Even though the Fourier transform is slow, it is still the fastest way to convolve an image with a large filter kernel. For example, convolving a 512×512 image with a 50×50 PSF is about 20 times faster using the FFT compared with conventional convolution. Chapter 18 discusses how FFT convolution works for one-dimensional signals. The two-dimensional version is a simple extension.
We will demonstrate FFT convolution with an example, an algorithm to locate a predetermined pattern in an image. Suppose we build a system for inspecting one-dollar bills, such as might be used for printing quality control, counterfeiting detection, or payment verification in a vending machine. As shown in Fig. 24-11, a 100×100 pixel image is acquired of the bill, centered on the portrait of George Washington. The goal is to search this image for a known pattern, in this example, the 29×29 pixel image of the face. The problem is this: given an acquired image and a known pattern, what is the most effective way to locate where (or if) the pattern appears in the image? If you paid attention in Chapter 6, you know that the solution to this problem is correlation (a matched filter) and that it can be implemented by using convolution.
Before performing the actual convolution, there are two modifications that need to be made to turn the target image into a PSF. These are illustrated in Fig. 24-12. Figure (a) shows the target signal, the pattern we are trying to detect. In (b), the image has been rotated by 180°, the same as being flipped left-for-right and then flipped top-for-bottom. As discussed in Chapter 7, when performing correlation by using convolution, the target signal needs to be reversed to counteract the reversal that occurs during convolution. We will return to this issue shortly.
The second modification is a trick for improving the effectiveness of the algorithm. Rather than trying to detect the face in the original image, it is more effective to detect the edges of the face in the edges of the original image. This is because the edges are sharper than the original features, making the correlation have a sharper peak. This step isn't required, but it makes the results significantly better.

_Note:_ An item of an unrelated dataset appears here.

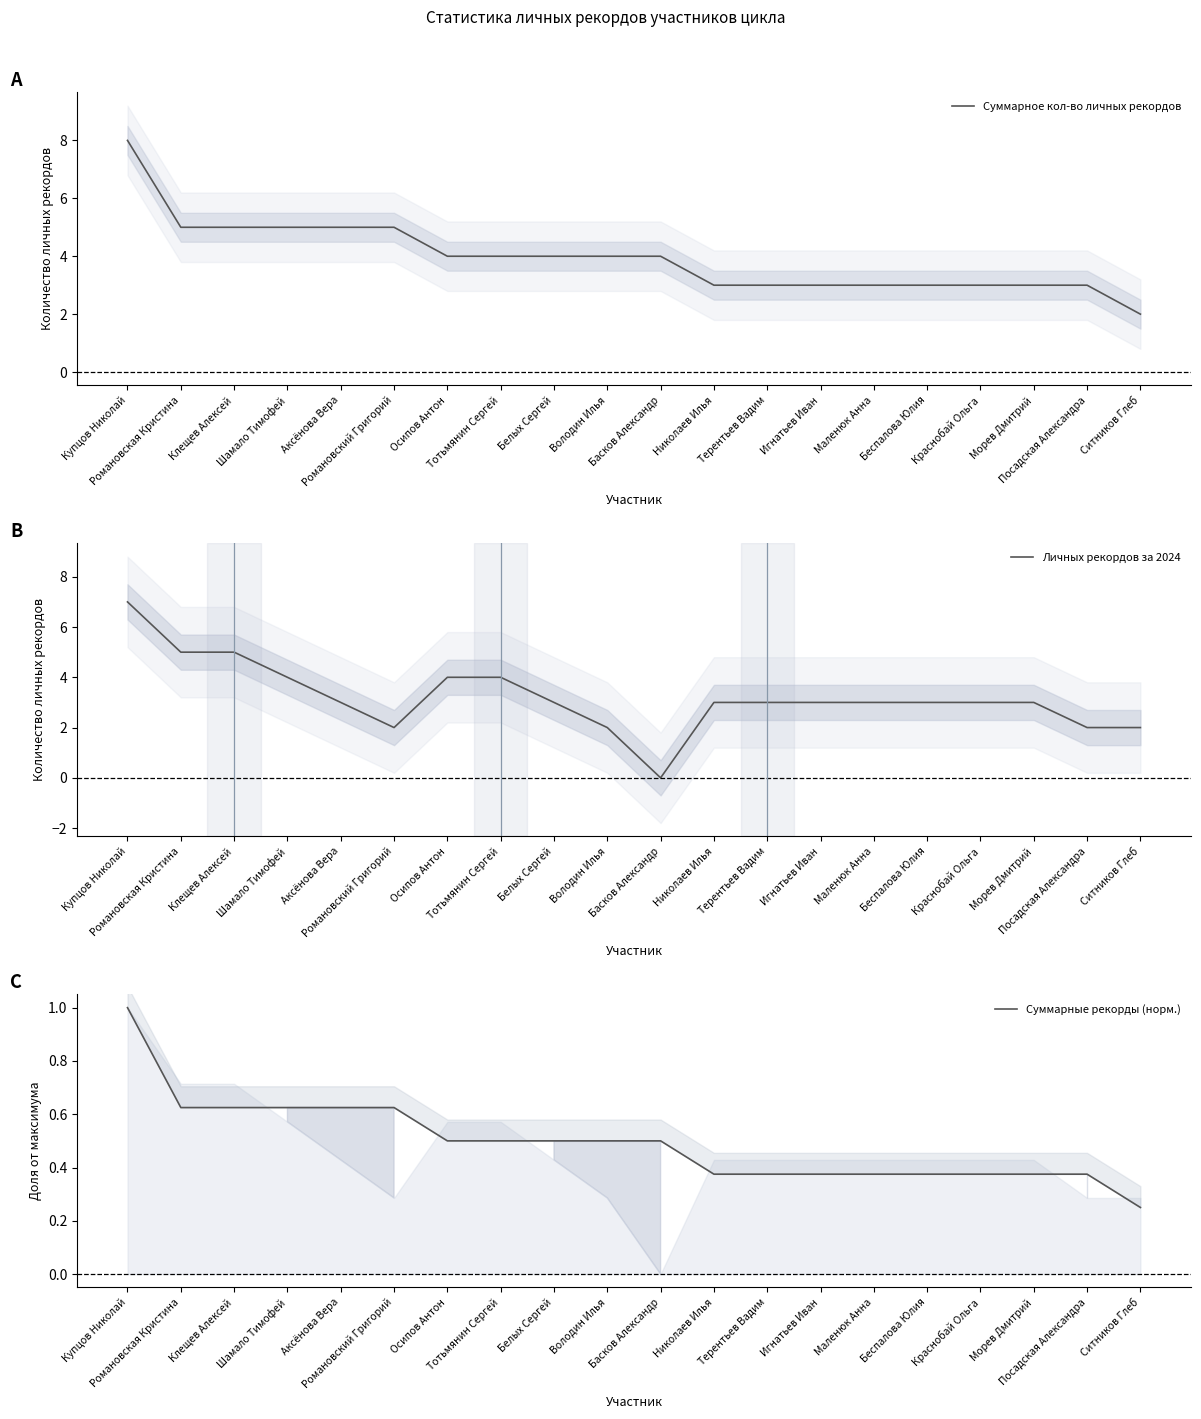

Rank the series by their maximum value, from highest to lowest.

Суммарное кол-во личных рекордов, Личных рекордов за 2024, Суммарные рекорды (норм.)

In the simplest form, a 3×3 edge detection filter is applied to both the original image and the target signal
before the correlation is performed. From the associative property of convolution, this is the same as applying the edge detection filter to the target signal twice, and leaving the original image alone. In actual practice, applying the edge detection 3×3 kernel only once is generally sufficient. This is how (b) is changed into (c) in Fig. 24-12. This makes (c) the PSF to be used in the convolution
Figure 24-13 illustrates the details of FFT convolution. In this example, we will convolve image (a) with image (b) to produce image (c). The fact that these images have been chosen and preprocessed to implement correlation is irrelevant; this is a flow diagram of convolution. The first step is to pad both signals being convolved with enough zeros to make them a power of two in size, and big enough to hold the final image. That is, when images of 100×100 and 29×29 pixels are convolved, the resulting image will be 128×128 pixels. Therefore, enough zeros must be added to (a) and (b) to make them each 128×128 pixels in size. If this isn't done, circular
convolution takes place and the final image will be distorted. If you are having trouble understanding these concepts, go back and review Chapter 18, where the one-dimensional case is discussed in more detail.
The FFT algorithm is used to transform (a) and (b) into the frequency domain. This results in four 128×128 arrays, the real and imaginary parts of the two images being convolved. Multiplying the real and imaginary parts of (a) with the real and imaginary parts of (b), generates the real and imaginary parts of (c). (If you need to be reminded how this is done, see Eq. 9-1). Taking the Inverse FFT completes the algorithm by producing the final convolved image.
The value of each pixel in a correlation image is a measure of how well the target image matches the searched image at that point. In this particular example, the correlation image in (c) is composed of noise plus a single bright peak, indicating a good match to the target signal. Simply locating the brightest pixel in this image would specify the detected coordinates of the face. If we had not used the edge detection modification on the target signal, the peak would still be present, but much less distinct.
While correlation is a powerful tool in image processing, it suffers from a significant limitation: the target image must be exactly the same size and rotational orientation as the corresponding area in the searched image. Noise and other variations in the amplitude of each pixel are relatively unimportant, but an exact spatial match is critical. For example, this makes the method almost useless for finding enemy tanks in military reconnaissance photos, tumors in medical images, and handguns in airport baggage scans. One approach is to correlate the image multiple times with a variety of shapes and rotations of the target image. This works in principle, but the execution time will make you loose interest in a hurry.